BEESTENBOEL

Dirk Draulans © Cheese photography

Bioloog Dirk Draulans zoomt elke week in op een opvallend specimen in de Vlaamse natuur – de mens uitgezonderd. Deze week: de Filipijnse tapijtschelp.

Op 4 juli 2014 vond marien bioloog Francis Kerckhof van het Koninklijk Belgisch Instituut voor Natuurwetenschappen in de haven van Zeebrugge het eerste levende exemplaar van de Filipijnse tapijtschelp in ons land. Dat was niet noodzakelijk goed nieuws: de soort is een uit Azië afkomstige exoot die een probleem kan vormen voor onze inheemse tapijtschelp. In Frankrijk is al vastgesteld dat de aanwezigheid van de Filipijnse schelp – een vrij grote, geribbelde schelp met een uitbundig kleurenpatroon – ten koste gaat van een sterk verwante inheemse soort.

Het opduiken van de Aziaat aan de Europese kusten heeft alles te maken met de klassieke vongole uit de Italiaanse keuken: de pastabereiding met schelpjes. Oorspronkelijk werd daarvoor het inheemse venusschelpje gebruikt, maar dat raakte door overconsumptie in de verdrukking. Daarom hebben kwekers in 1985 de Filipijnse tapijtschelp ingevoerd. Die groeit snel en garandeert dus een goede opbrengst.

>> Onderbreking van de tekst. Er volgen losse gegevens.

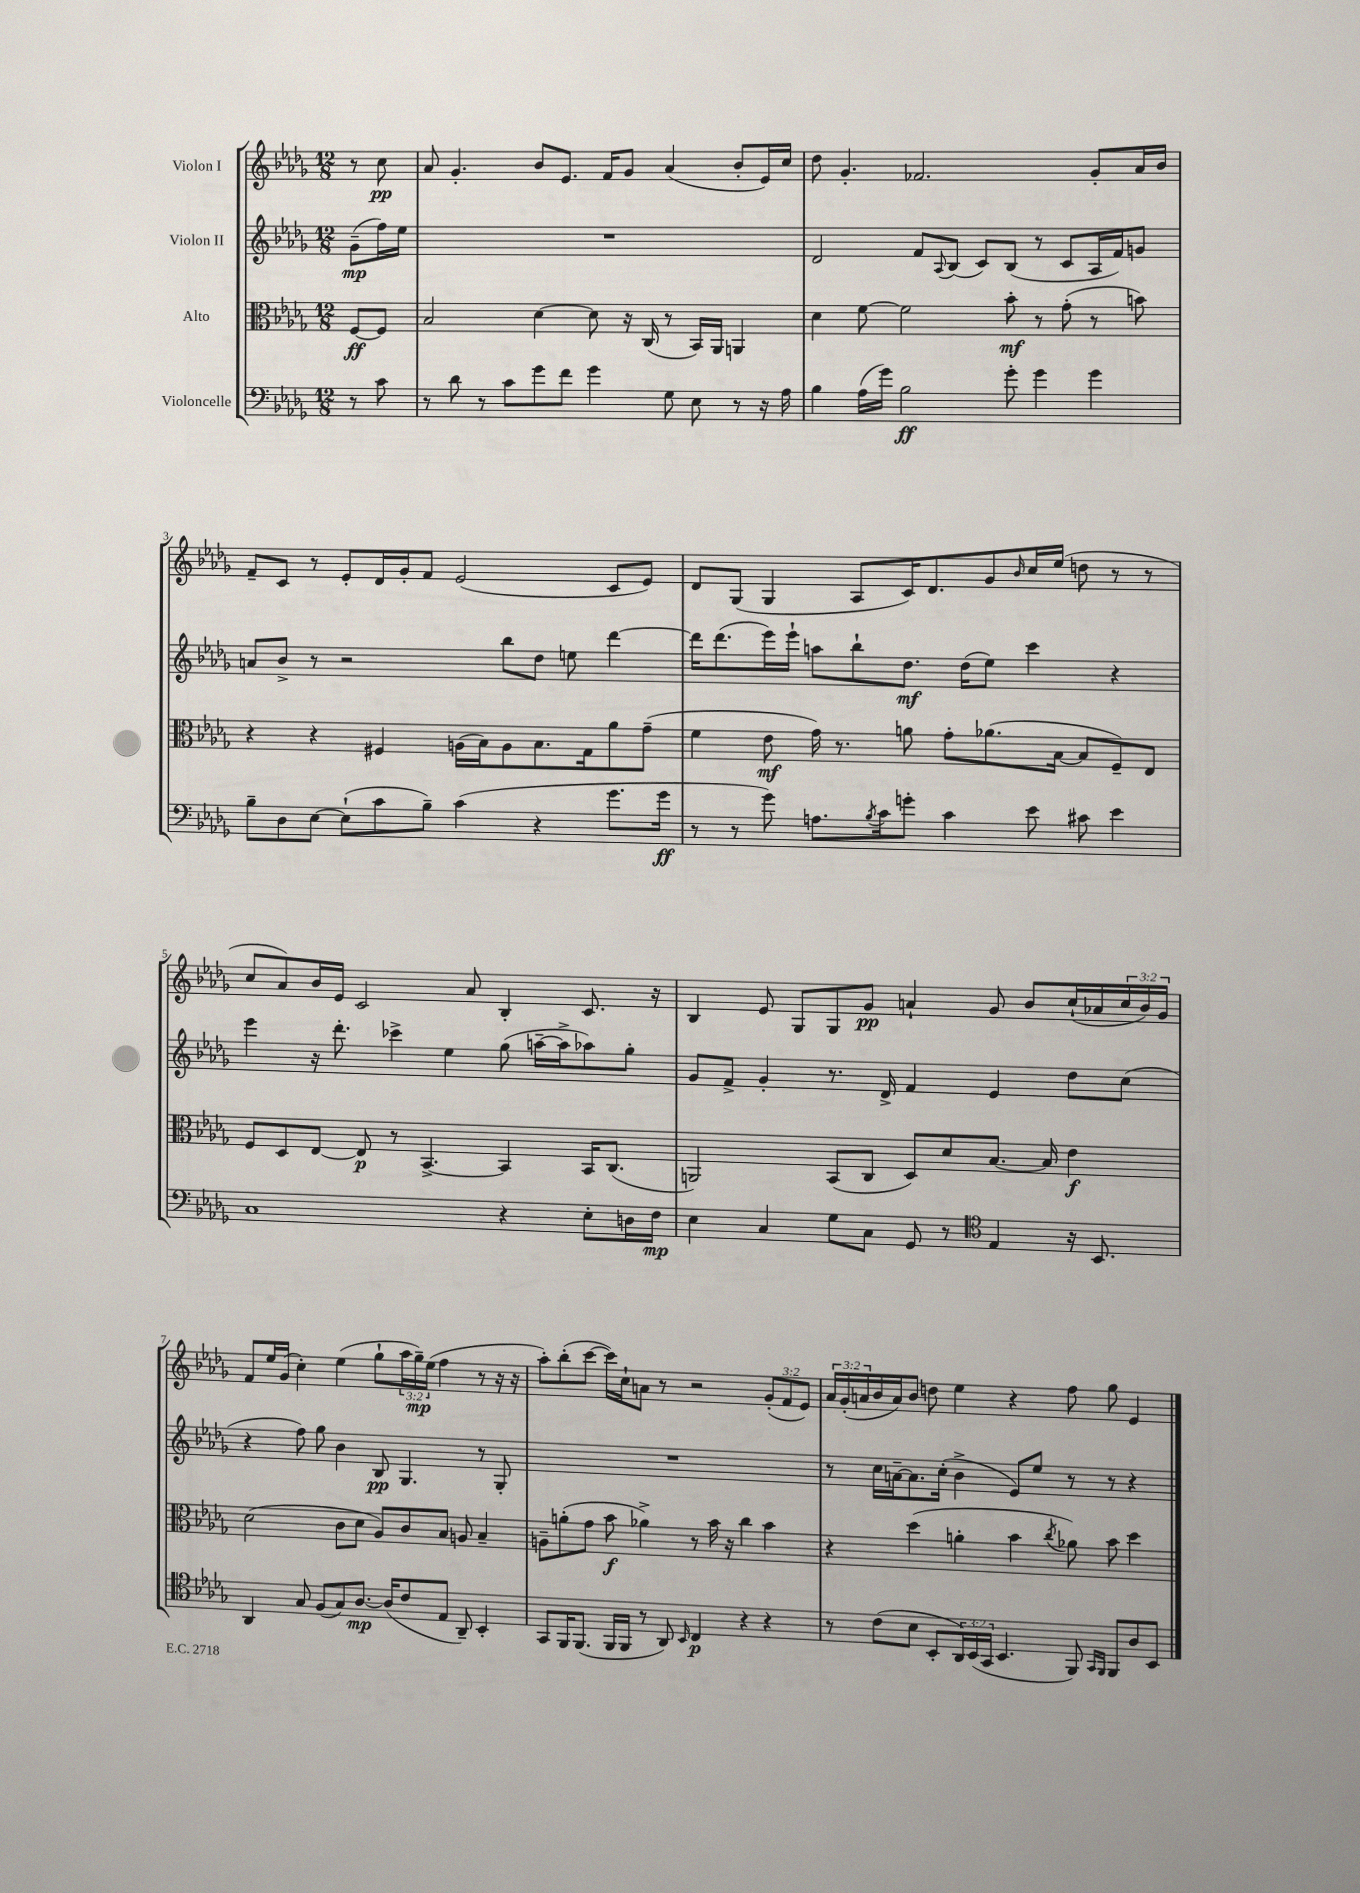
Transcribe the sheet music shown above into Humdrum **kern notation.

**kern	**kern	**kern	**kern
*staff4	*staff3	*staff2	*staff1
*clefF4	*clefC3	*clefG2	*clefG2
*k[b-e-a-d-g-]	*k[b-e-a-d-g-]	*k[b-e-a-d-g-]	*k[b-e-a-d-g-]
*M12/8	*M12/8	*M12/8	*M12/8
8r	[8F	(8g-~	8r
8c	8F]	16ff)	8cc
.	.	16ee-	.
=	=	=	=
8r	2B-	1.r	8a-
8d-	.	.	4.g-'
8r	.	.	.
8c	.	.	.
8g-	[4d-	.	8b-
8f	.	.	8.e-
4g-	8d-]	.	.
.	.	.	16f
.	16r	.	8g-
.	(16C	.	.
8G-	8r	.	(4a-
8E-	16BB-)	.	.
.	16AA-	.	.
8r	4AA	.	8b-'
16r	.	.	16e-)
16A-	.	.	16cc
=	=	=	=
4B-	4d-	2d-	8dd-
.	.	.	4.g-'
(16A-	[8f	.	.
16g-)	.	.	.
2B-	2f]	.	.
.	.	8f	2.f-
.	.	8qqA-	.
.	.	(8B-	.
.	.	8c)	.
8g-'	8b-'	(8B-	.
4g-	8r	8r	.
.	(8g-'	8c	.
4g-	8r	16A-	8g-'
.	.	16f)	.
.	8b)	8g	16a-
.	.	.	16b-
=	=	=	=
8B-~	4r	8a	8f~
8D-	.	8b-^	8c
[8E-	4r	8r	8r
(8E-`]	.	2r	8e-'
8c	4F#	.	16d-
.	.	.	16g-'
8B-~)	.	.	8f
(4c	(16A	.	(2e-
.	16B-)	.	.
.	8A	8bb-	.
4r	8.B-	8dd-	.
.	.	8ee	.
.	16G-	.	.
8.g-	8a-	[4ddd-	8c
.	(8g-~	.	8e-)
16g-	.	.	.
=	=	=	=
8r	4f	16ddd-]	8d-
.	.	(8.ddd-	.
8r	.	.	(8G-
8g-)	8e-	16eee-)	4G-
.	.	16eee-`	.
8.A	16g-)	8aa	.
.	8.r	.	.
.	.	8bb-`	8A-
8qB-	.	.	.
16c	.	.	.
8g'	8a	8.dd-	16c)
.	.	.	8.d-
4c	8g-'	.	.
.	.	(16dd-	.
.	(8.a-	8ee-)	8g-
.	.	.	16qqb-
8e-	.	4ccc	16cc
.	[16B-	.	(16ee-
8c#	8B-]	.	8dd
4e-	8F~)	4r	8r
.	8E-	.	8r
=	=	=	=
1C	8F	4eee-	8cc
.	8D-	.	8a-)
.	[8E-	16r	16b-
.	.	8.ddd-'	16e-
.	8E-]	.	2c
.	8r	4ccc-^	.
.	[4.BB-^	.	.
.	.	4ee-	.
.	.	.	8a-
4r	4BB-]	(8gg-	4B-'
.	.	[16aa~	.
.	.	16aa^]	.
8E-'	16BB-	8aa-)	8.c
.	(8.C	.	.
16D	.	8gg-'	.
16F	.	.	16r
=	=	=	=
4E-	2AA)	8g-	4B-
.	.	8f^	.
4C	.	4g-'	8e-
.	.	.	8G-
8G-	(8BB-	8.r	8G-
8C	8C	.	8g-
.	.	16d-^	.
8GG-	8D-)	4f	4a`
8r	8d-	.	.
*clefC4	*	*	*
4E-	[8.B-	4e-	8g-
.	.	.	8b-
.	16B-]	.	.
16r	4e-	8dd-	(16cc`
8.BB-	.	.	16a-
.	.	(8cc	24cc
.	.	.	24b-)
.	.	.	24g-
=	=	=	=
4AA-	(2d-	4r	8f
.	.	.	16ee-
.	.	.	(16g-
8G-	.	8ff)	4cc')
(8F	.	8gg-	.
8G-)	8c	4b-	(4ee-
[8.A-	8d-	.	.
.	8A-)	8B-	8gg-`
(16A-]	.	.	.
8c	8c	4.G-	24aa-
.	.	.	24gg-~)
.	.	.	(24ee-
8E-	8B-	.	4ff
8AA-~)	8A	.	.
4BB-'	4B-~	8r	8r
.	.	8G-'	16r
.	.	.	16r
=	=	=	=
8GG-	8A~	1.r	8aa-')
16FF	(8a'	.	(8bb-'
(8.FF	.	.	.
.	8g-	.	[8ccc
16FF	8b-	.	16ccc])
16FF	.	.	16cc`
8r	4a-^)	.	8a
8AA-)	.	.	8r
16qqBB-	.	.	.
4C	8r	.	2r
.	16b-	.	.
.	16r	.	.
4r	4cc	.	.
4r	4b-	.	(12g-'
.	.	.	12f
.	.	.	12e-)
=	=	=	=
8r	4r	8r	24a-
.	.	.	(24g-'
.	.	.	24a
(8c	.	16cc	16b-
.	.	[16a~	16a)
8B-	(4dd-	8.a]	8b-
8BB-'	.	.	8dd
.	.	(16cc'	.
24AA-)	4a'	4b-^	4ee-
(24BB-	.	.	.
24GG-	.	.	.
4.BB-	.	.	.
.	4b-	8e-)	4r
.	.	8ee-	.
.	8qcc	.	.
8FF)	8a-)	8r	8ff
16qqGG-	.	.	.
16qqFF	.	.	.
8FF	8b-	8r	8gg-
8A-	4dd-	4r	4e-
8BB-	.	.	.
==	==	==	==
*-	*-	*-	*-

Er was beloofd dat de soort niet uit de kwekerijen zou ontsnappen, maar dat is toch gebeurd. Omdat het dier veertig dagen lang als vrij zwemmende larve leeft – uitzonderlijk voor een schelp van die grootte – kan het zich snel verspreiden. In Nederland werd de soort voor het eerst in 2008 waargenomen, in de Scheldedelta. Waarschijnlijk waren het exemplaren die per ongeluk waren meegelift met geïmporteerde mossels of oesters.

Ondertussen is de Filipijnse tapijtschelp al op meerdere plaatsen aan onze kust gevonden. Ze verovert ook onze keukens. ‘Ik heb in damesbladen al foto’s gezien van recepten met schelpdiertjes die voorgesteld werden als vongoles of Franse palourdes, maar die gewoon Filipijnse tapijtschelpen waren’, zegt Francis Kerckhof. ‘Je denkt misschien dat je een bereiding met een natuurproduct maakt, maar het is een vervanger, een kweekproduct. Misschien proeven mensen geen verschil, maar eerlijk is het niet.’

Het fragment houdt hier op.